Vefa ile Süleymaniye arasında, su kemerlerinin hemen bitişiğinde derviş edasıyla duran Kalenderhane Camii’ne doğru yola koyuluyoruz.
Artan hava sıcaklıkları sebebiyle yer yer bitkin düşsek de niyetimizi tazeleyip yol kenarındaki hayratlarda yüzümüzü yıkaya yıkaya devam ediyoruz yola. 12. Yüzyıl da kilise olarak inşa edildiğini öğrendiğimiz bu yapı solgun benziyle bizi karşılıyor. Camiin küçük avlusuna özensiz bir şekilde yığılmış ahşap piknik masaları musalla taşının üzerini kaplıyor. Caminin avlusuna bitişik olan ve caminin bir parçası olduğunu öğrendiğimiz sözde çimenlik alan da piknik masalarının yığıntı görüntüsünden farksız. Güzellikleri görebilmek gayretiyle böylesi dağınık ve kötü görüntülerin arasından geçerek caminin içine doğru yöneliyoruz.

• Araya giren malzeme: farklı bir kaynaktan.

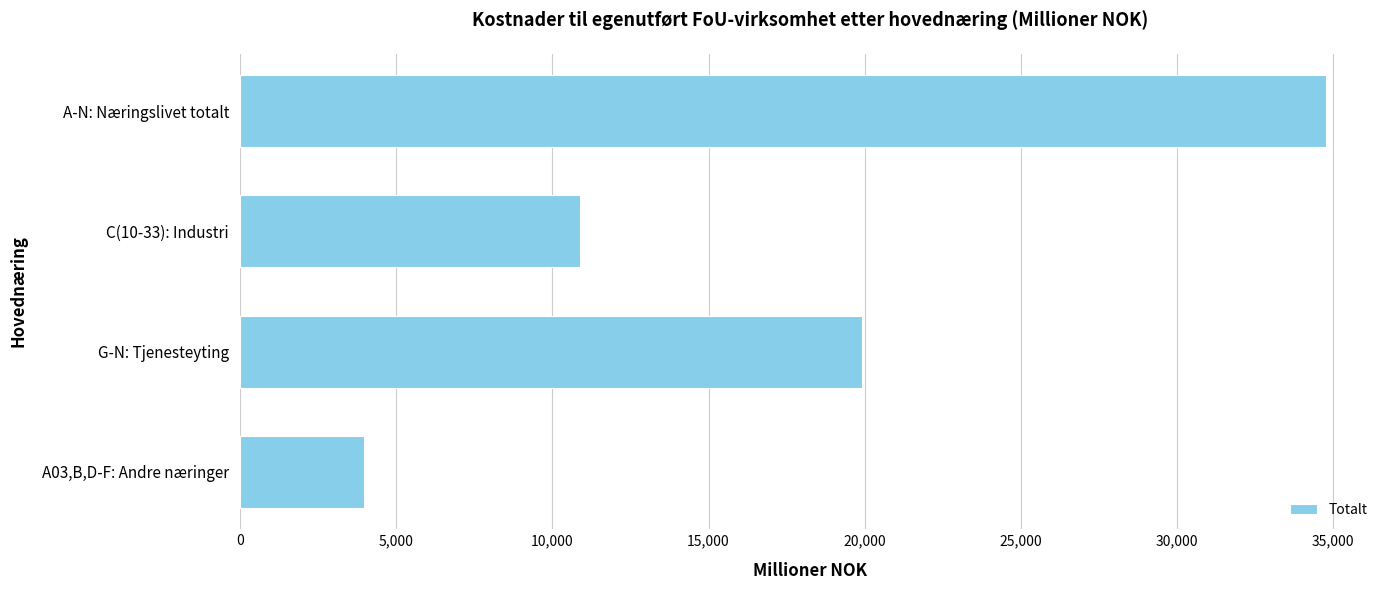

Rank the categories by value from lowest to highest.

A03,B,D-F: Andre næringer, C(10-33): Industri, G-N: Tjenesteyting, A-N: Næringslivet totalt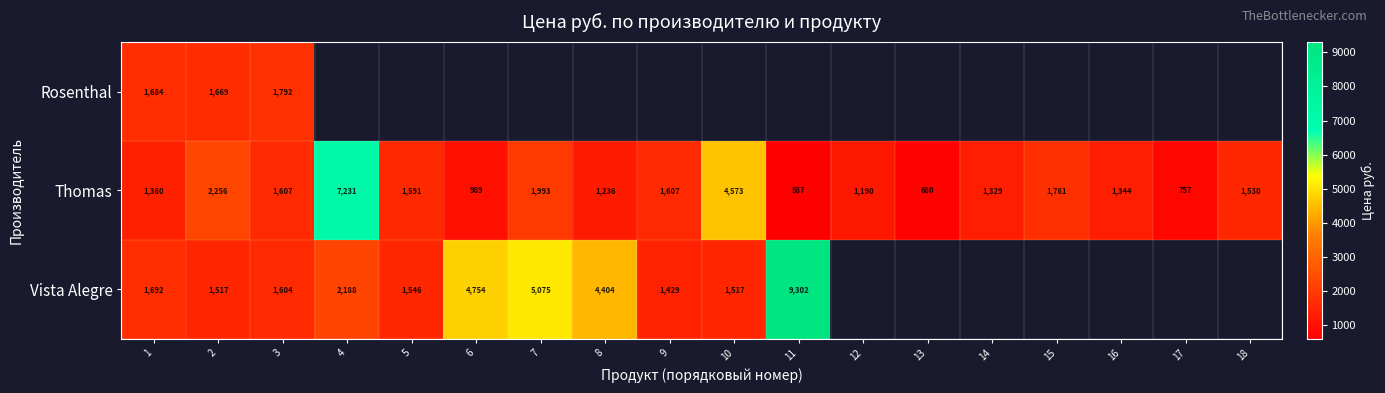

Count the number of categories in the chart.

18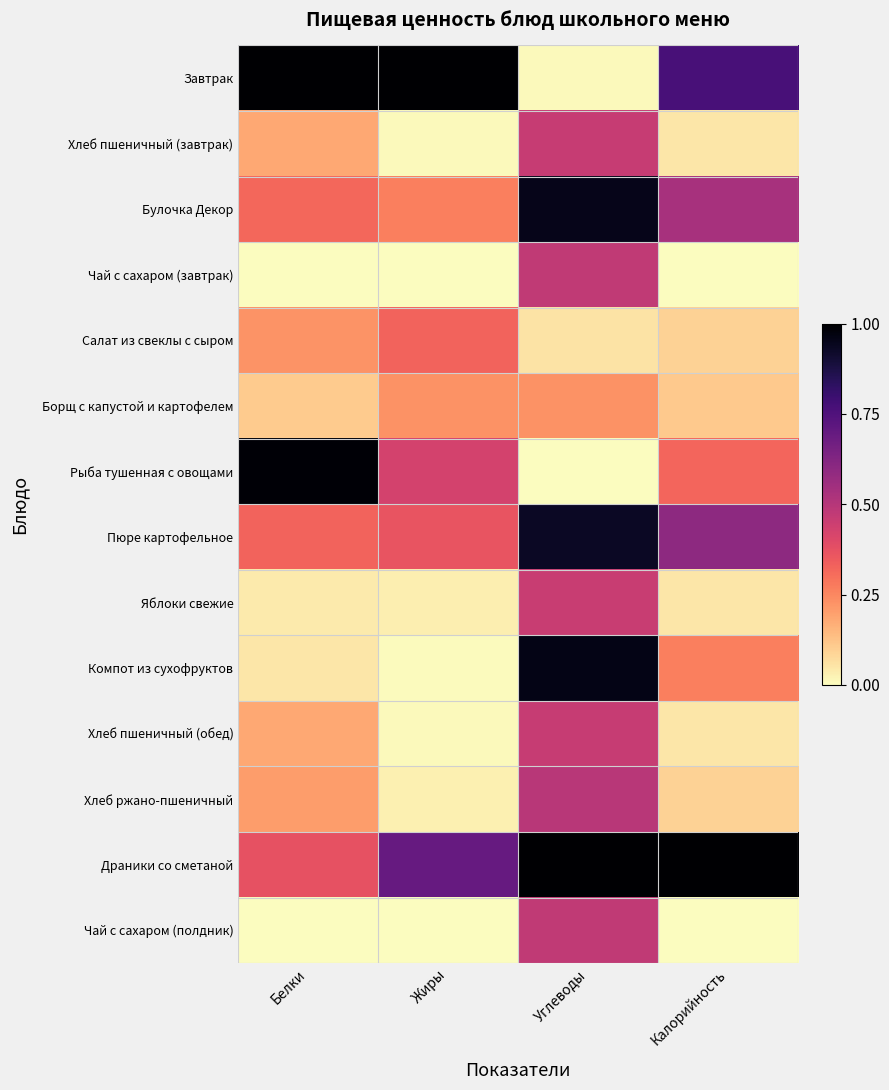

Rank the series by their maximum value, from lowest to highest.

Борщ с капустой и картофелем, Салат из свеклы с сыром, Яблоки свежие, Хлеб пшеничный (завтрак), Хлеб пшеничный (обед), Чай с сахаром (завтрак), Чай с сахаром (полдник), Хлеб ржано-пшеничный, Пюре картофельное, Булочка Декор, Компот из сухофруктов, Рыба тушенная с овощами, Завтрак, Драники со сметаной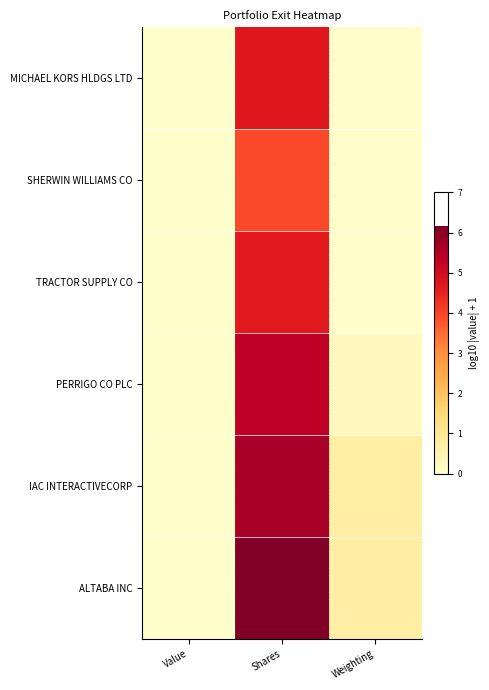

Which series has the largest total across all categories?

ALTABA INC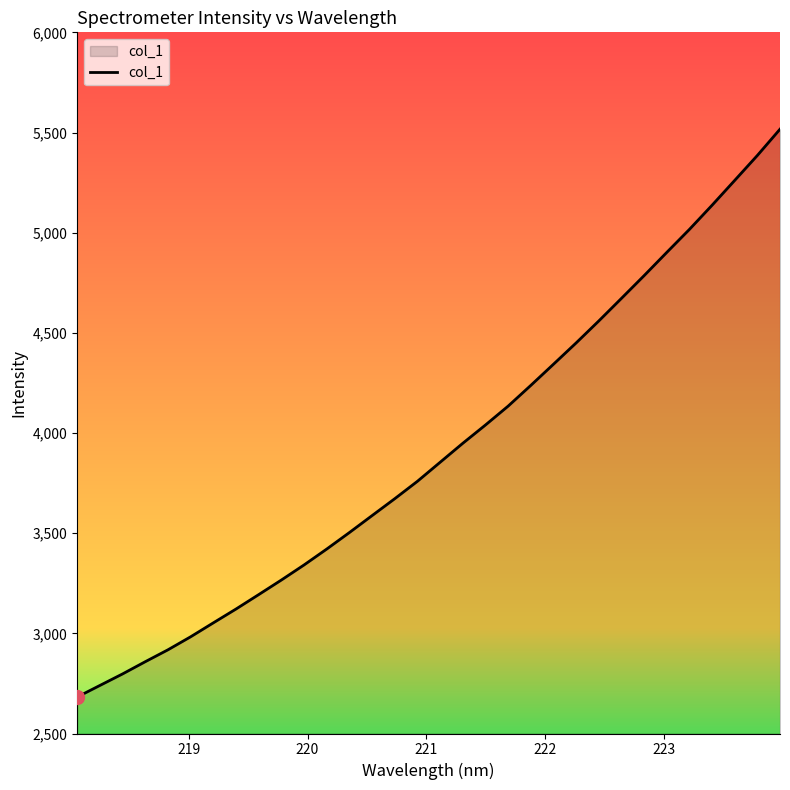

What is the difference between the maximum and minimum values?

2834.5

İstanbul’un fethiyle birlikle camiye çevrildiğini öğrendiğimiz yapının içerisine girenler Bizans mimarisinin özelliklerini ve kilise detaylarını çok net görebilir. Kaynaklardan öğrendiğimiz bilgilere göre kiliseden çevrilen bu camiyi kasvetli ve karanlık atmosferden kurtarmak için ilâve pencereler açılmış. İstanbul’un fethinden sonra cami içerisinde Sahih-i Buhari okuması için hocaların görevlendirildiğini de camide mukabele okuyan yaşlı amcalardan öğreniyoruz.
Cahile söz anlatmak…
Yaklaşan iftar saatiyle soframızı kurmak için uygun bir köşe arıyoruz. Musalla taşının üzerine yığılmış ahşap masalardan birisini kullanmaya karar verip masalarla çetin bir mücadeleye girişiyoruz. İlk etapta kendisini cami görevlisi diye tanıtan Belediye Başkanı edasıyla ahkâm kesen bir beyefendi bize doğru yöneliyor ve “yasak yasak” diye nezaketsiz bir şekilde bağırıyor. Kendisinin kim olduğunu ve ne için yasak olduğunu sorduğumuzda yine aynı nezaketsiz tutumunu sürdürerek bağırmaya devam ediyor ve “Bunlar caminin. Kendi malınız gibi kullanamazsınız” şeklinde tutarsız cümleler kurarak bağırmaya devam ediyor. Gazeteci olduğumuzu ve her akşam bir camide iftar programı yaptığımızı öğrenince ses tonunu biraz daha düşüren bu nezaketsiz beyefendiye ismini ve buradaki görevini soruyoruz. Vakur kararlılığımızı fark eden bu kişinin cami görevlisi olmadığını öğreniyoruz. Gerçek muhatabımızı bularak durumu izah ediyoruz ve tebessümle selâmlaşıp esas cami görevlisinin yanından ayrılıyoruz. Rahmetli dedemden sıkça duyduğum bir söz geliyor burada aklıma, “Cahile söz anlatmak, deveye hendek atlatmaktan zordur” Yaşanan bu tatsız hadisenin yaklaşan iftar saatinin mutluluğunu gölgelemesine izin vermeden temizlediğimiz masalardan birisinin üzerine azığımızdan çıkanları sermeye koyuluyoruz.